On identifie trop souvent le poète nicaraguayen Rubén Darío avec le mouvement, surgi dans la littérature hispano-américaine à la fin du xixe siècle, qui reçut le nom de modernisme. L'année 1888, date de la publication de son premier grand recueil, Azul (Bleu), est même considérée, par certains, comme celle de l'origine officielle du mouvement. En réalité, il s'agit d'un phénomène collectif : plusieurs écrivains, dont Martí, del Casal, Gutiérrez Nájera, Díaz Mirón et Silva, prennent conscience d'une réalité littéraire nouvelle. Depuis la rupture politique avec l'Espagne, l'histoire littéraire de l'Amérique hispanique s'était réduite à une série de tâtonnements, dominée çà et là par de grandes figures isolées – Sarmiento et Montalvo, entre autres – dont l'œuvre dépassait les limites strictement littéraires.

Le « complexe de Paris »

=== Informations extraites ===

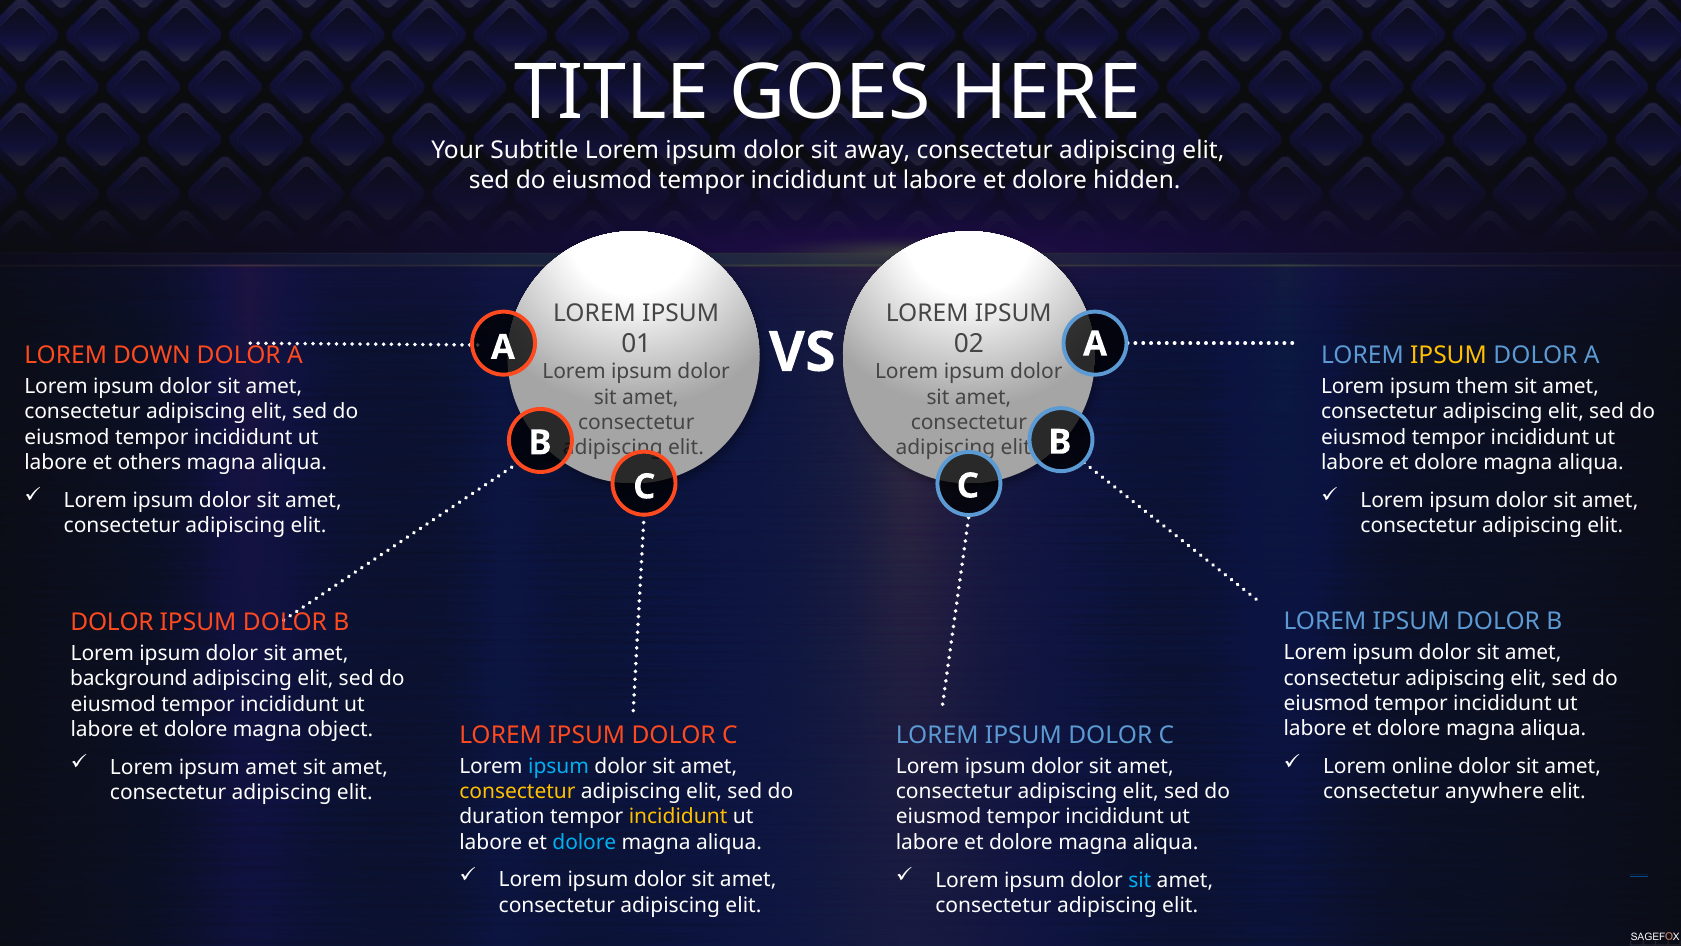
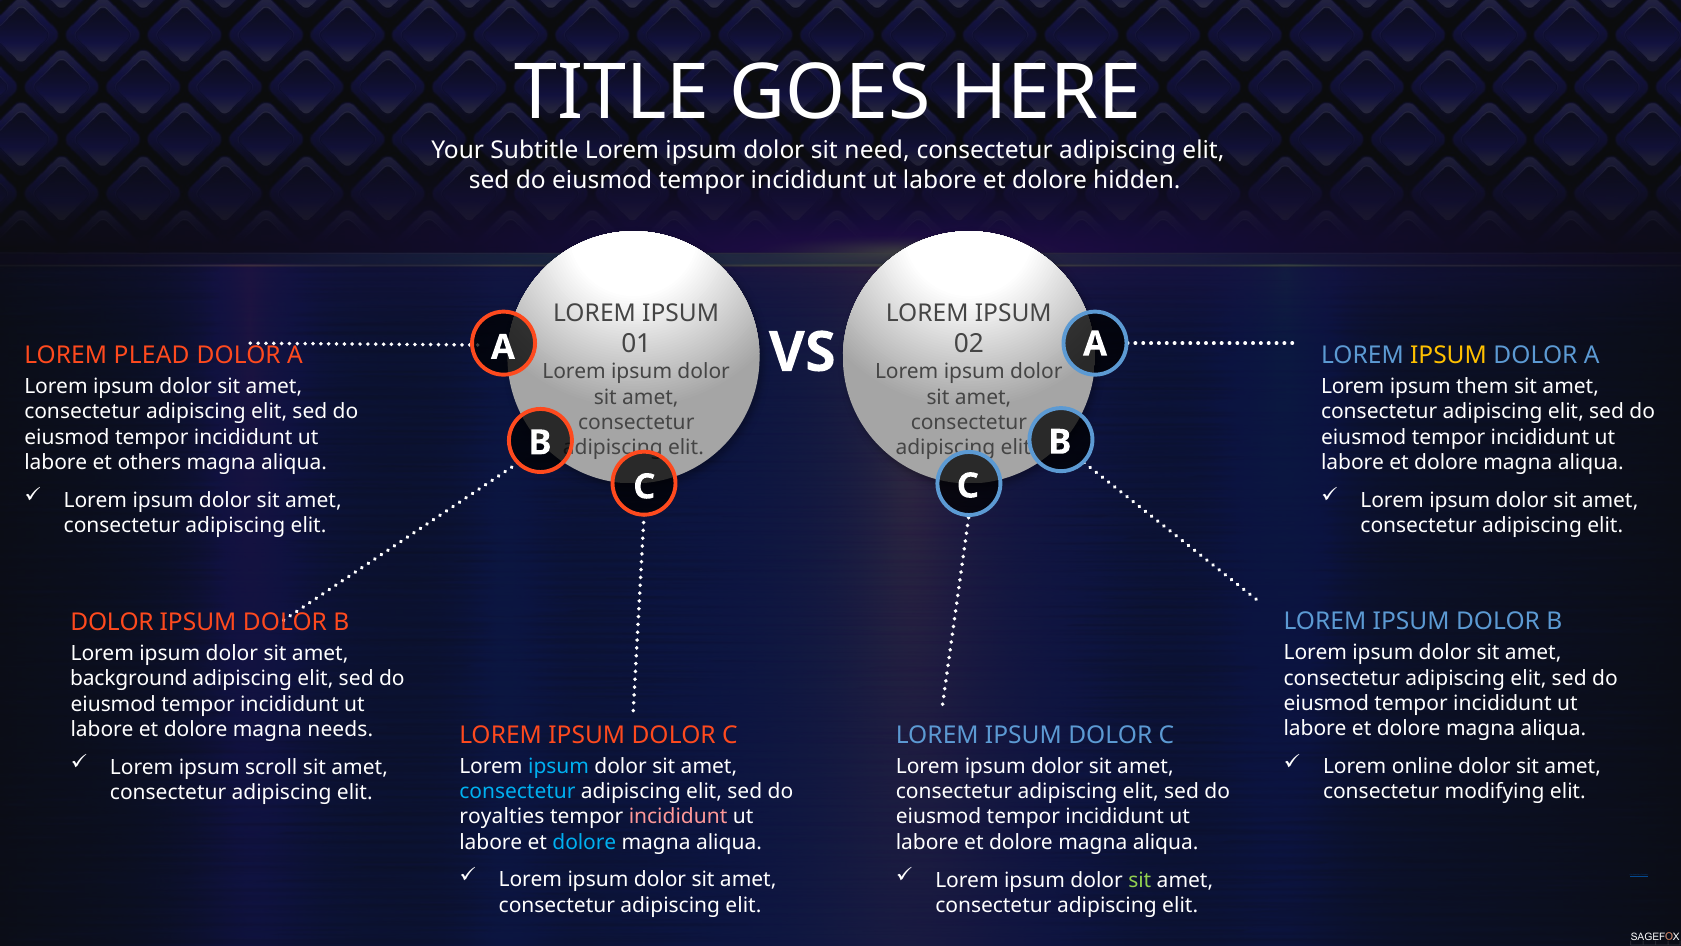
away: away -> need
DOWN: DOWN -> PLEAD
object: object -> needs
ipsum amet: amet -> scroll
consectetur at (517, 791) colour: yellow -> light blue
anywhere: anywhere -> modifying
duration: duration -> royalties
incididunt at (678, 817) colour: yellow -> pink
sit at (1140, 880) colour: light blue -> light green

...

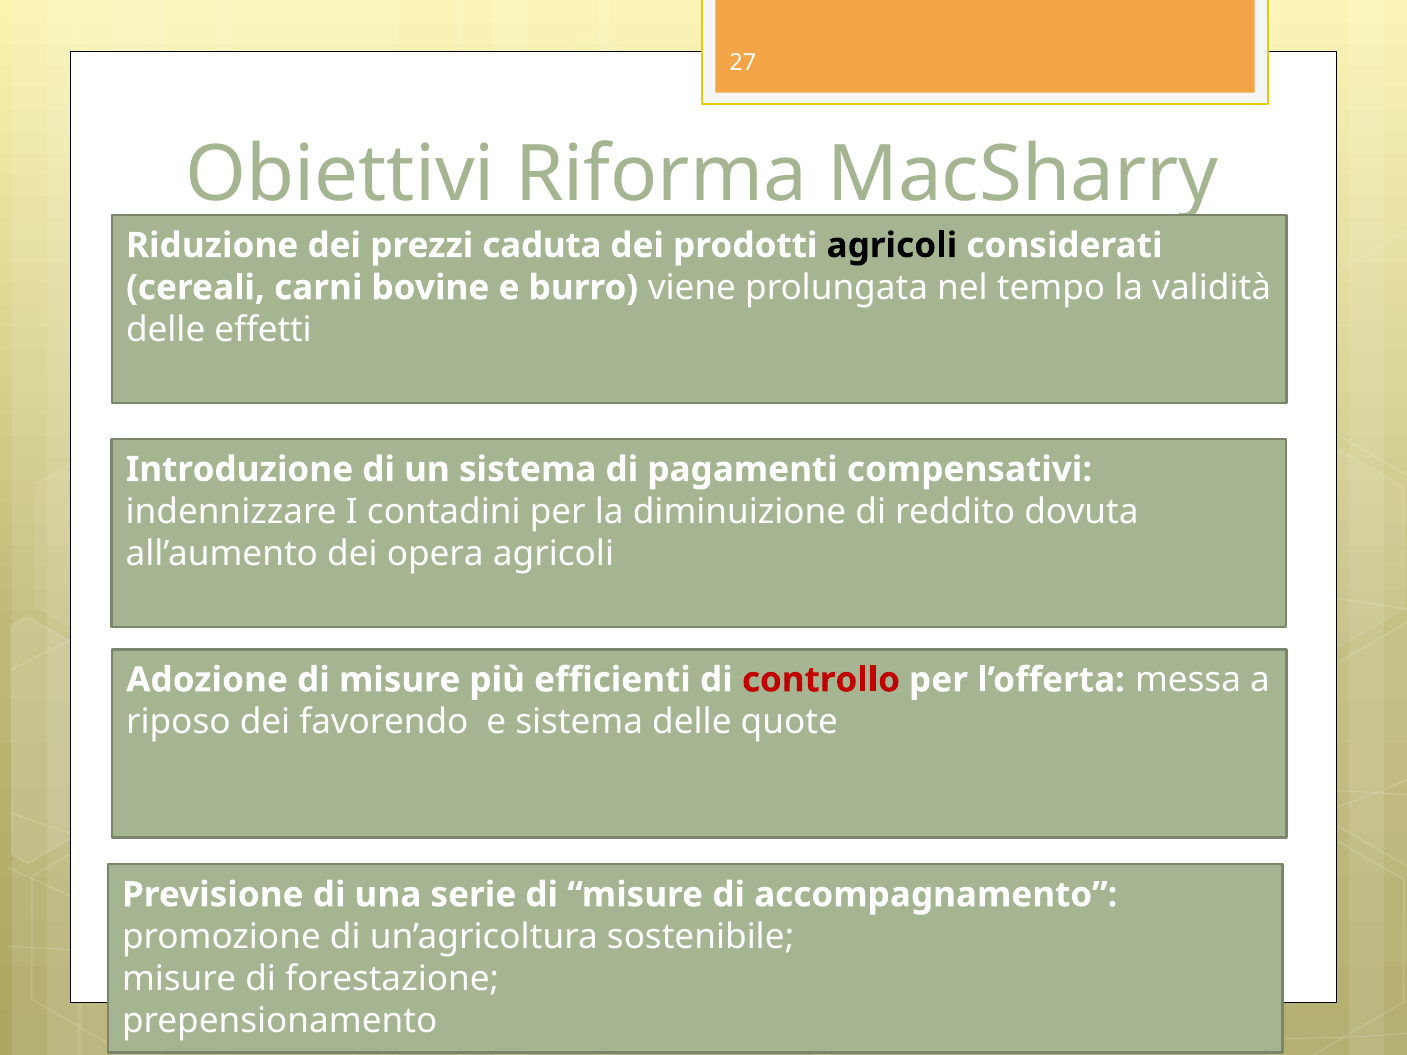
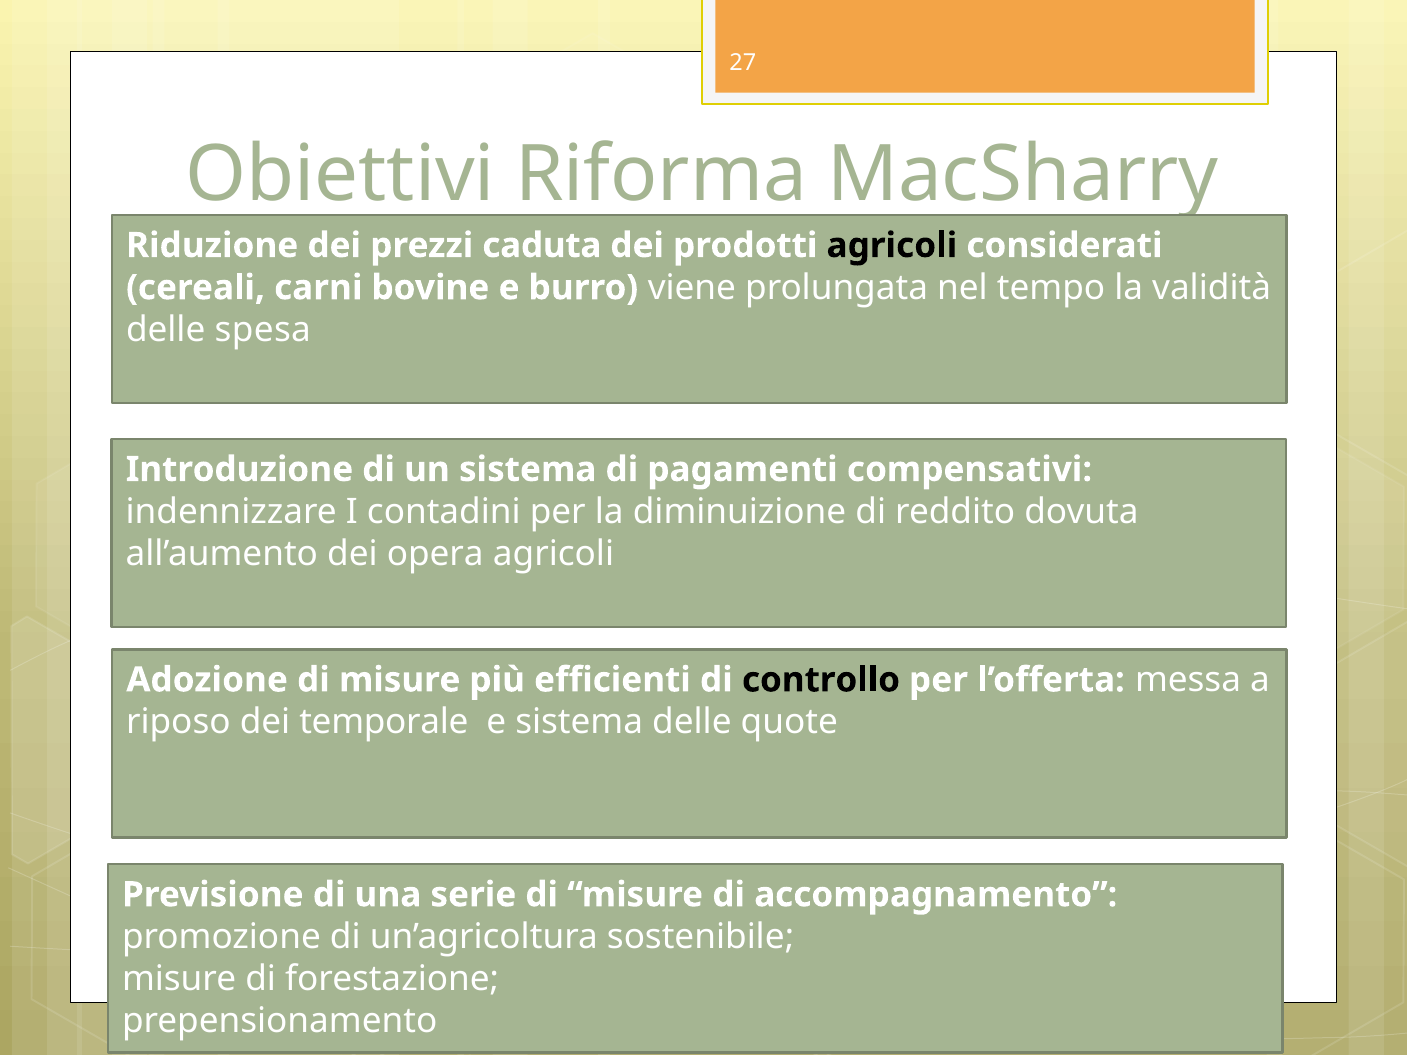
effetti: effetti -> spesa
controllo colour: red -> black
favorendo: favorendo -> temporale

=== Consigne ===
Selon l'extrait de page, quelle année certains considèrent-ils comme celle de l'origine officielle du modernisme ? Les enregistrements n'ont ici aucun rôle à jouer.

=== Résultat ===
L'année 1888, date de la publication d'Azul (Bleu), le premier grand recueil de Rubén Darío.